Write out, without any change, the lines in the material below that run from the line with "40: (518, 398, 2.57)" through the line with "55: (86, 347, 18.34)", both included.

§ Input records:

◆ ◆ ◆ ◆ ◆

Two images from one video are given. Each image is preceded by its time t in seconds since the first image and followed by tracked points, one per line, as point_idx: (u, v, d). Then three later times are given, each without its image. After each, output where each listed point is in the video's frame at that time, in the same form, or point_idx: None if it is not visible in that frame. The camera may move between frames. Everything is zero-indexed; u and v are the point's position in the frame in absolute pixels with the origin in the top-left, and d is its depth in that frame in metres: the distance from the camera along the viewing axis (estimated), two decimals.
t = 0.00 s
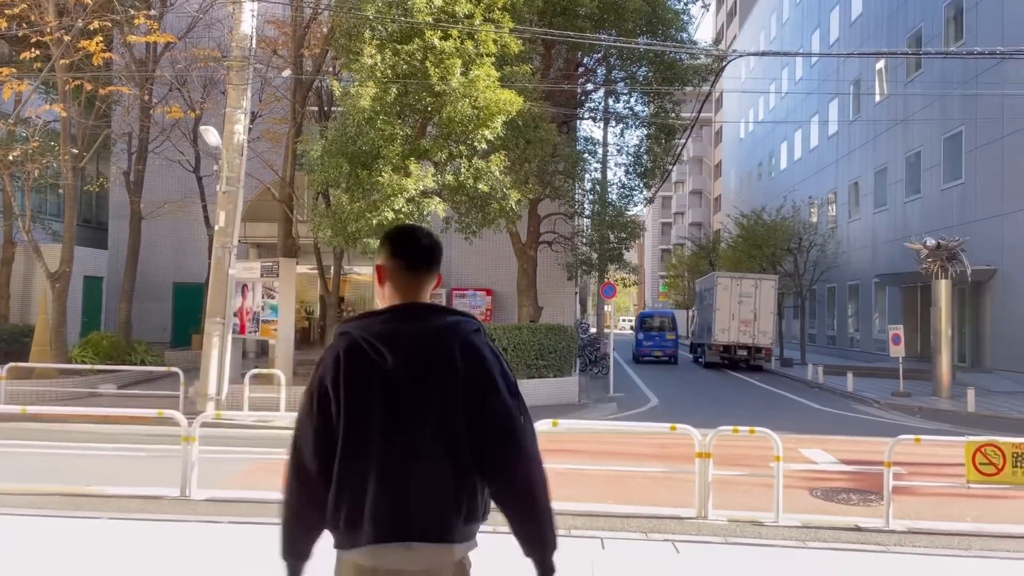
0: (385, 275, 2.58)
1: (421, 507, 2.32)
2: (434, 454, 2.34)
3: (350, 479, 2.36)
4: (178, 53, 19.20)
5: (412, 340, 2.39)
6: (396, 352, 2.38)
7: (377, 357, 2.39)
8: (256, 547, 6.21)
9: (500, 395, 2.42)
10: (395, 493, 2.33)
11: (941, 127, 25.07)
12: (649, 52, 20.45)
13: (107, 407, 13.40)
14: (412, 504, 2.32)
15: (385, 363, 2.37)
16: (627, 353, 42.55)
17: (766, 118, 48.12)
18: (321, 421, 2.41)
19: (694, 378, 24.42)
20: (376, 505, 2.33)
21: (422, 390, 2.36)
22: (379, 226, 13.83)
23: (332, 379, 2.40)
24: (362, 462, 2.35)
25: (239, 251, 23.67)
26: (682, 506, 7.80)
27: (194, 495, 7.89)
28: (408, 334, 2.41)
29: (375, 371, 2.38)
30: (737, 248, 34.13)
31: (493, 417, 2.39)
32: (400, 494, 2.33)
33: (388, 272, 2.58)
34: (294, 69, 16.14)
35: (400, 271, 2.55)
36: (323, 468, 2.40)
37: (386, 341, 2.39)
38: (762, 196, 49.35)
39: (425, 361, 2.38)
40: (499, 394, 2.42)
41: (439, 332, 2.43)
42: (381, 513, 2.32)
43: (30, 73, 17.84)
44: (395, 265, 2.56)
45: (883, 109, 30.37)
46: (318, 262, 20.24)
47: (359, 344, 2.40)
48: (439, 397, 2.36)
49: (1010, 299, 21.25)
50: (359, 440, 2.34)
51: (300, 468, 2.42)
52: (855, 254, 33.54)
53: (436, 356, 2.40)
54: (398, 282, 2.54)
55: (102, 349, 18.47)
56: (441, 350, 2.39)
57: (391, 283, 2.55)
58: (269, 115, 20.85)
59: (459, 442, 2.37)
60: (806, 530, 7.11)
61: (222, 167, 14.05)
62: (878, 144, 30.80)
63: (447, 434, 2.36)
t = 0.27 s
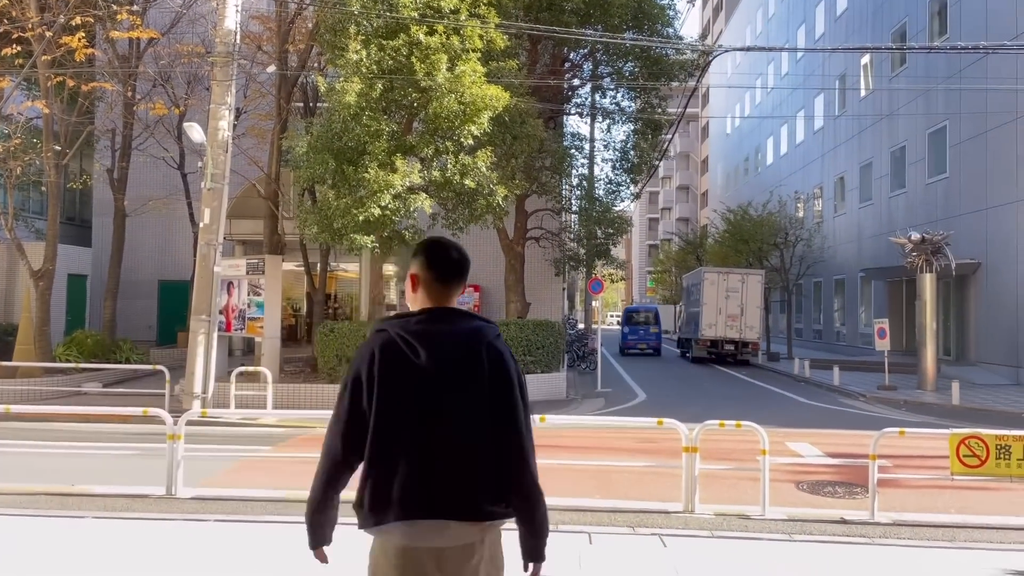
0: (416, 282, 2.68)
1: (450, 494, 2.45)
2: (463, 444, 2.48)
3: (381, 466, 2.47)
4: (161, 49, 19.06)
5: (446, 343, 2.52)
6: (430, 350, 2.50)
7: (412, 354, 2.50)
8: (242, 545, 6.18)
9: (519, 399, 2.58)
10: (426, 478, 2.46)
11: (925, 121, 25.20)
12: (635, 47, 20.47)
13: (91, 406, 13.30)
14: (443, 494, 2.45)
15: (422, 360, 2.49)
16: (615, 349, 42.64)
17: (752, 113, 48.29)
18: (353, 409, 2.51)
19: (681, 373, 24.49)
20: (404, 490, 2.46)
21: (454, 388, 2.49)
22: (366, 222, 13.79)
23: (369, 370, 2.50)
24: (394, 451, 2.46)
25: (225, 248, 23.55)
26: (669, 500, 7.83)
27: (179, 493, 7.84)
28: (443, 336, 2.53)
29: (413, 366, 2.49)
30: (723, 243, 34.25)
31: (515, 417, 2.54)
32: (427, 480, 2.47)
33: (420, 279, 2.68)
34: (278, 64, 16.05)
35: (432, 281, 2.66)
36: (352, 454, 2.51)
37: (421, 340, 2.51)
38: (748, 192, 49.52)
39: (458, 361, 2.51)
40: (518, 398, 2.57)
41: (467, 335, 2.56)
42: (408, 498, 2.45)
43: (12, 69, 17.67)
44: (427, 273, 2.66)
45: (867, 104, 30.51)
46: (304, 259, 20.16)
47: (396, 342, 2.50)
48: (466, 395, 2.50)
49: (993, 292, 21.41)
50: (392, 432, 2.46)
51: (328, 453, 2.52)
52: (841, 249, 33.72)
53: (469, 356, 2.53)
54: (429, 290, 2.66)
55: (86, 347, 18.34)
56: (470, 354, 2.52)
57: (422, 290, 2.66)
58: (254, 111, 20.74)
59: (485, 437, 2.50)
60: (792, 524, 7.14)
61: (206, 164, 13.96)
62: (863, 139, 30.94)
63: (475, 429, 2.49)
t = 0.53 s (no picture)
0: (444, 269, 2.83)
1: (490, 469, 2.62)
2: (501, 426, 2.63)
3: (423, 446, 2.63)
4: (148, 45, 18.94)
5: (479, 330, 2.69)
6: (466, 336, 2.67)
7: (448, 340, 2.65)
8: (232, 542, 6.15)
9: (543, 377, 2.77)
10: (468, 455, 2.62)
11: (913, 115, 25.31)
12: (624, 42, 20.47)
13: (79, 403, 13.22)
14: (484, 468, 2.61)
15: (460, 344, 2.65)
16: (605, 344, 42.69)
17: (742, 108, 48.40)
18: (389, 393, 2.66)
19: (672, 368, 24.54)
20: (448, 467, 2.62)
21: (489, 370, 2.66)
22: (355, 218, 13.76)
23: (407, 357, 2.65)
24: (436, 431, 2.62)
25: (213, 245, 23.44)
26: (659, 493, 7.84)
27: (168, 490, 7.80)
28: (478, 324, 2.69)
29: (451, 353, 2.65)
30: (713, 237, 34.32)
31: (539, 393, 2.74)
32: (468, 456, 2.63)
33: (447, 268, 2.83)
34: (266, 59, 15.97)
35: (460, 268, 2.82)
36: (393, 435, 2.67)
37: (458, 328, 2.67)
38: (737, 186, 49.61)
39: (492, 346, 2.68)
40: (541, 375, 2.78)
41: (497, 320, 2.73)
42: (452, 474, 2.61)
43: None
44: (455, 261, 2.82)
45: (856, 99, 30.62)
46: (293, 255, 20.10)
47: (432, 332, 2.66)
48: (501, 379, 2.65)
49: (981, 286, 21.54)
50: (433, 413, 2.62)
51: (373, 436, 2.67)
52: (830, 243, 33.84)
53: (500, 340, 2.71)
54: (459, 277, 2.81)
55: (74, 345, 18.24)
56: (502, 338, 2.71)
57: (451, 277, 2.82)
58: (242, 107, 20.65)
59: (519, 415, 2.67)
60: (782, 516, 7.16)
61: (193, 160, 13.89)
62: (852, 134, 31.05)
63: (511, 407, 2.65)
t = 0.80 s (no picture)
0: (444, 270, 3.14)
1: (509, 450, 2.93)
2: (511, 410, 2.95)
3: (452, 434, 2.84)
4: (137, 40, 18.82)
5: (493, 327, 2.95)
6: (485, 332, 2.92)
7: (474, 333, 2.90)
8: (223, 538, 6.13)
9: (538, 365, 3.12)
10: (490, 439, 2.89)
11: (904, 109, 25.36)
12: (616, 36, 20.44)
13: (70, 400, 13.16)
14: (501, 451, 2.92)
15: (481, 340, 2.89)
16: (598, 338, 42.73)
17: (734, 102, 48.44)
18: (422, 384, 2.82)
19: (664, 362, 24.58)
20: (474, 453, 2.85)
21: (503, 363, 2.95)
22: (346, 213, 13.72)
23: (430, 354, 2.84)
24: (467, 420, 2.83)
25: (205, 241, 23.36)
26: (651, 487, 7.86)
27: (160, 487, 7.79)
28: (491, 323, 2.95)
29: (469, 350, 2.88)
30: (705, 232, 34.35)
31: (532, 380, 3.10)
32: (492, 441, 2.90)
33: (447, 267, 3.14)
34: (256, 54, 15.89)
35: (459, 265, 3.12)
36: (428, 426, 2.83)
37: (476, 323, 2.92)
38: (730, 181, 49.68)
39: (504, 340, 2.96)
40: (538, 364, 3.11)
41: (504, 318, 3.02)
42: (478, 457, 2.85)
43: None
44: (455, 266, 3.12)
45: (847, 93, 30.67)
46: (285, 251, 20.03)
47: (454, 328, 2.87)
48: (513, 370, 2.97)
49: (971, 279, 21.64)
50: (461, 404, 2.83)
51: (409, 427, 2.82)
52: (821, 237, 33.93)
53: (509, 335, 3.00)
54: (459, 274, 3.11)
55: (65, 342, 18.15)
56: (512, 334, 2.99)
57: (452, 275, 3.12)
58: (233, 102, 20.55)
59: (521, 401, 2.99)
60: (773, 509, 7.19)
61: (184, 155, 13.82)
62: (843, 128, 31.11)
63: (515, 394, 2.97)
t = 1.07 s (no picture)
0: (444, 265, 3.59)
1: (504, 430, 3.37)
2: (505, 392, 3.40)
3: (463, 412, 3.33)
4: (128, 35, 18.70)
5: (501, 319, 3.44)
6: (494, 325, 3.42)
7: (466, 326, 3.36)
8: (217, 536, 6.10)
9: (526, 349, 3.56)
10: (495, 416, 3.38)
11: (898, 103, 25.38)
12: (610, 30, 20.39)
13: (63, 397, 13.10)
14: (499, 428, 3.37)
15: (490, 333, 3.38)
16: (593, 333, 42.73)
17: (728, 97, 48.43)
18: (422, 368, 3.32)
19: (658, 357, 24.60)
20: (480, 429, 3.34)
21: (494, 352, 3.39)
22: (340, 208, 13.66)
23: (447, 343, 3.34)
24: (461, 406, 3.32)
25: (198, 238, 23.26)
26: (645, 482, 7.86)
27: (153, 484, 7.77)
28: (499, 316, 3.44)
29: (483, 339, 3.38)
30: (700, 227, 34.37)
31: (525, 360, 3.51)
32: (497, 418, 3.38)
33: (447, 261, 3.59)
34: (248, 49, 15.81)
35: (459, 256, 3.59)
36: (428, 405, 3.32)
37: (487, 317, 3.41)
38: (724, 175, 49.67)
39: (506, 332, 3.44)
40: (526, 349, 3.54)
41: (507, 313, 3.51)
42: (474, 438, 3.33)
43: None
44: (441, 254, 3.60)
45: (841, 87, 30.68)
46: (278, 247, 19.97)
47: (447, 327, 3.35)
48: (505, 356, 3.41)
49: (964, 273, 21.69)
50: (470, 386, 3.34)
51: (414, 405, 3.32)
52: (815, 232, 33.97)
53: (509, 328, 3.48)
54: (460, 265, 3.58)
55: (58, 339, 18.08)
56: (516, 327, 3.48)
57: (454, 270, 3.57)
58: (225, 97, 20.46)
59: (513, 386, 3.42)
60: (768, 504, 7.19)
61: (176, 151, 13.75)
62: (837, 122, 31.13)
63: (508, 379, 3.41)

◆ ◆ ◆ ◆ ◆

§ The completed task:
40: (518, 398, 2.57)
41: (467, 335, 2.56)
42: (408, 498, 2.45)
43: (12, 69, 17.67)
44: (427, 273, 2.66)
45: (867, 104, 30.51)
46: (304, 259, 20.16)
47: (396, 342, 2.50)
48: (466, 395, 2.50)
49: (993, 292, 21.41)
50: (392, 432, 2.46)
51: (328, 453, 2.52)
52: (841, 249, 33.72)
53: (469, 356, 2.53)
54: (429, 290, 2.66)
55: (86, 347, 18.34)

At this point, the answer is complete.